リリー・フランキー『東京タワー』

夜明けまでかかって、リリー・フランキー『東京タワー オカンとボクと、時々、オトン』を読み終えた。たいへん密度の濃い、美しい作品である。文章の衝迫力はただならない。お薦めして良い本だと思う。

 「親子」の関係とは簡単なものだ。
 それはたとえ、はなればなれに暮らしていても、ほとんど会ったことすらないのだとしても、親と子が「親子」の関係であることには変わりがない。
 ところが、「家族」という言葉になると、その関係は「親子」ほど手軽なものではない。
 たった一度、数秒の射精で、親子関係は未来永劫に約束されるが、「家族」とは生活という息苦しい土壌の上で、時間を掛け、努力を重ね、時には自らを滅して培うものである。
 (中略)
 なにかしらの役割を持つ、家族の一員としての自分。親としての自分、配偶者を持つ身としての自分。男としての自分。女としての自分。すべてに「自覚」がいる。
 恐ろしく面倒で、重苦しい「自覚」というもの。
 その自覚の欠落した夫婦が築く、家庭という砂上の楼閣は、時化ればひと波でさらわれ、砂浜に家族の残骸を捨ててゆく。
 砂にめり込んだ貝殻のように、子供たちはその場所から、波の行方を見ている。(31)

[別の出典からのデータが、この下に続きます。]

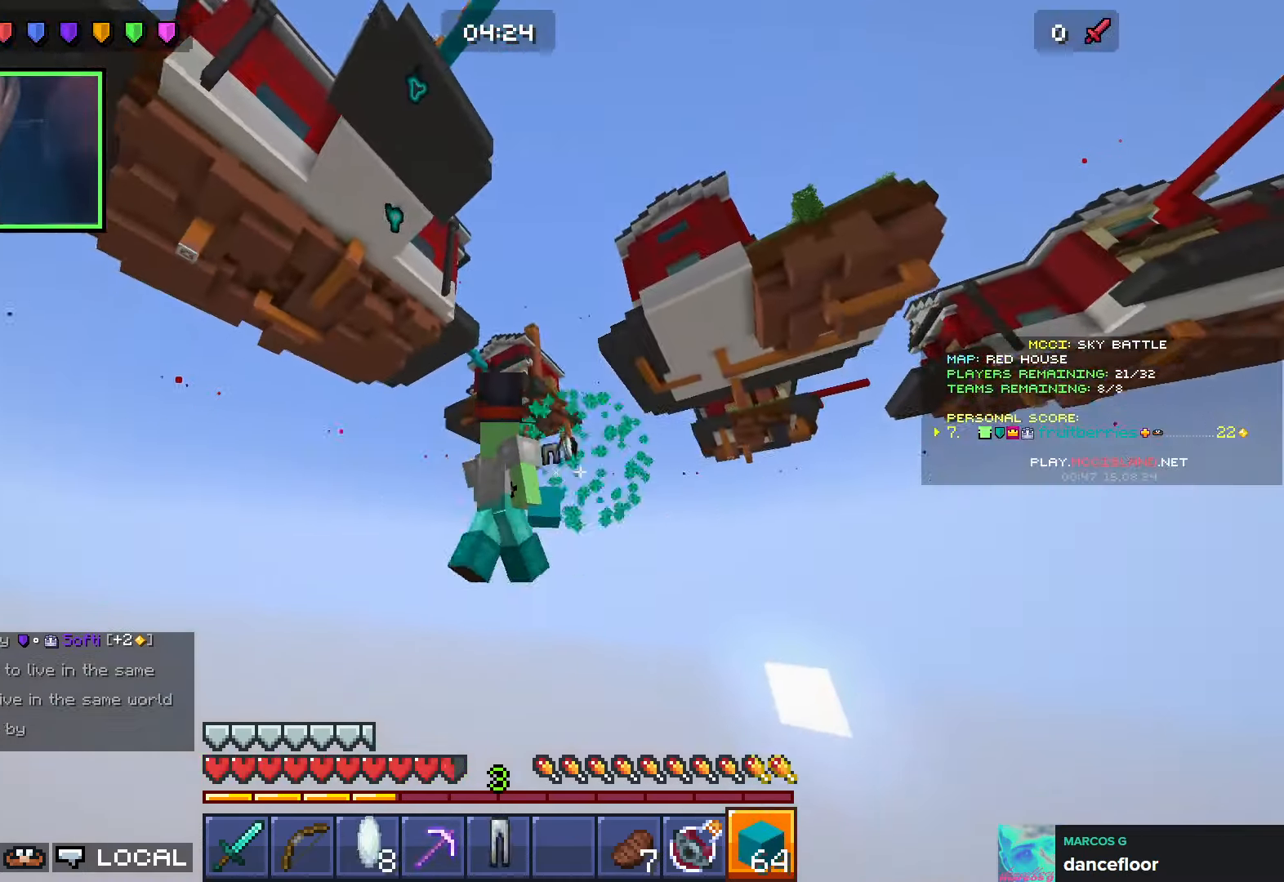
{"keys": [], "events": []}
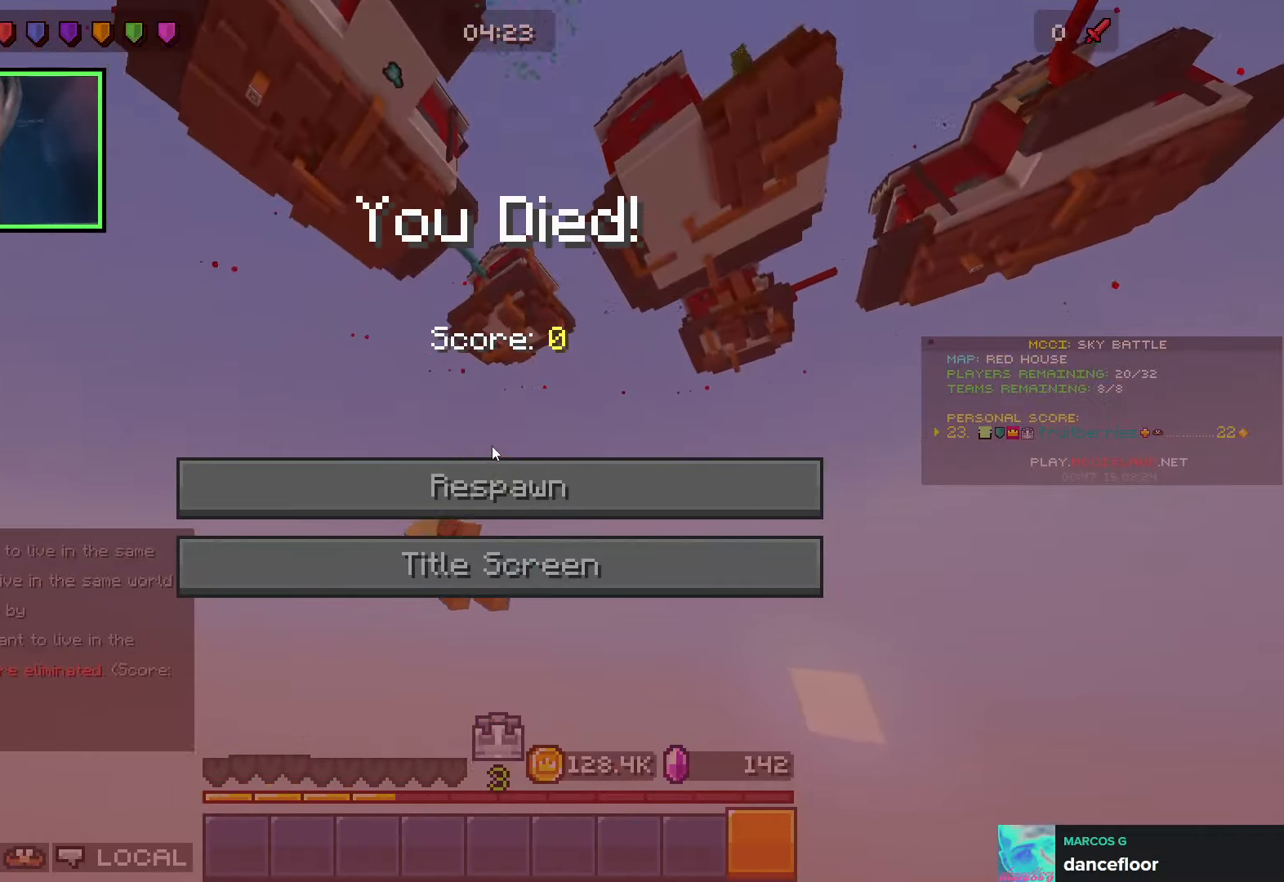
{"keys": [], "events": []}
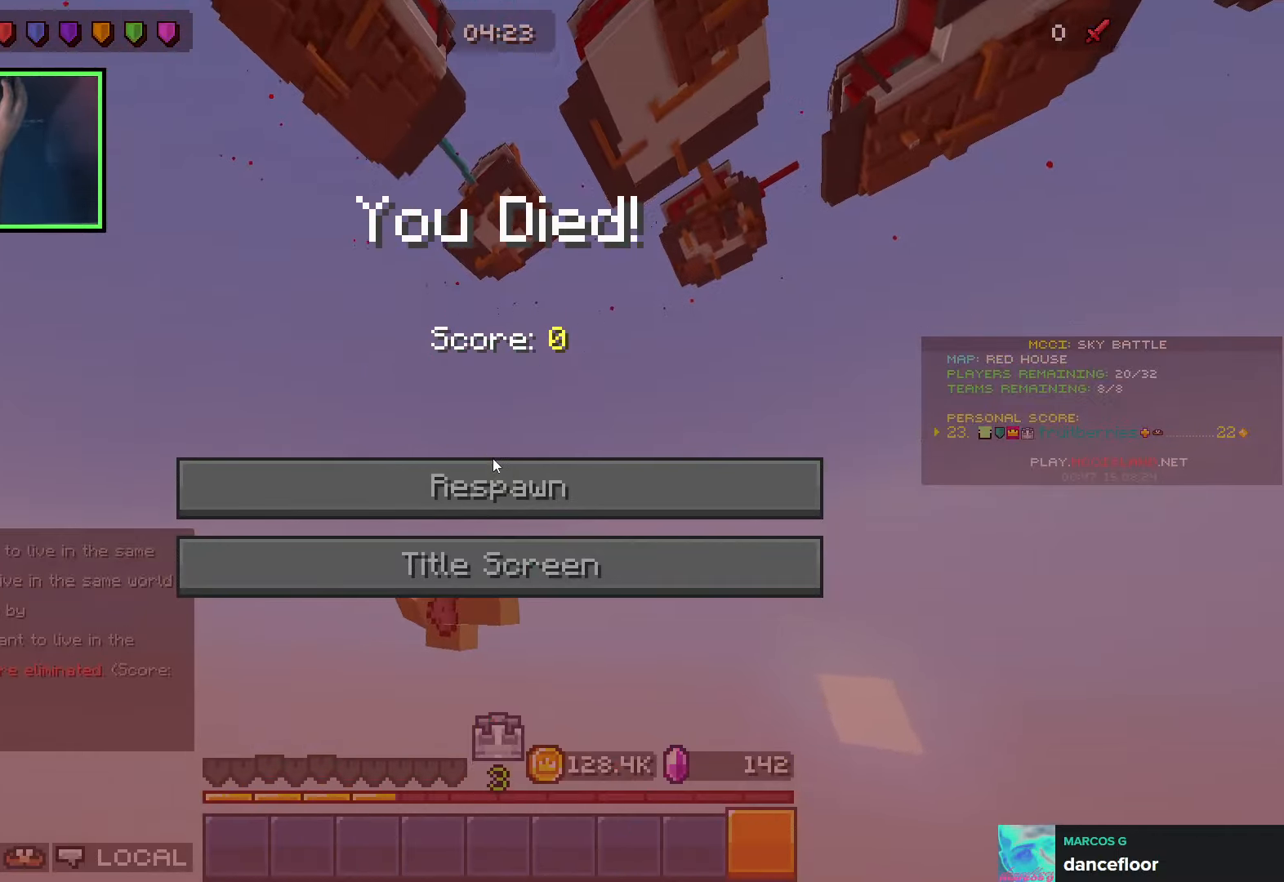
{"keys": [], "events": []}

 「オカン」を中心に語られたこの自伝的小説において、リリー・フランキーは「家族」という濃密な人間関係がもたらす「面倒」「重苦しさ」「息苦しさ」を、噛んで含めるような丁寧さで、描き切っている。冒頭に近い部分の文章から引いておこう。

 五月にある人は言った。
 それを眺めながら、淋しそうだと言った。
 ただ、ポツンと昼を彩り、夜を照らし、その姿が淋しそうだと言った。
 ボクはそれを聞いて、だからこそ憧れるのだと思った。このからっぽの都ですっくりと背を伸ばし、凛と輝き続ける佇まいに強さと美しさを感じるのだと思った。流され、群れ、馴れ合い、裏切りながら騙しやり過ごしてゆくボクらは、その孤独である美しさに心惹かれるのだと思う。
 淋しさに耐えられず、回され続けるボクらは、それに憧れるのだと。
 そして、人々はその場所を目指した。生まれた場所に背を向けて、そうなれる何かを見つけるために東京へやって来る。
 この話は、かつて、それを目指すために上京し、弾き飛ばされて故郷に戻っていったボクの父親と、同じようにやって来て、帰る場所を失してしまったボクと、そして、一度もそんな幻想を抱いたこともなかったのに東京に連れて来られて、戻ることも、帰ることもできず、東京タワーの麓で眠りについた、ボクの母親のちいさな話です。(4)

後半部分の印象が強すぎて、ややもすれば見落としてしまうが、リリーの高校から大学にかけての青春時代の記述が、ユーモアに溢れていて素晴らしい。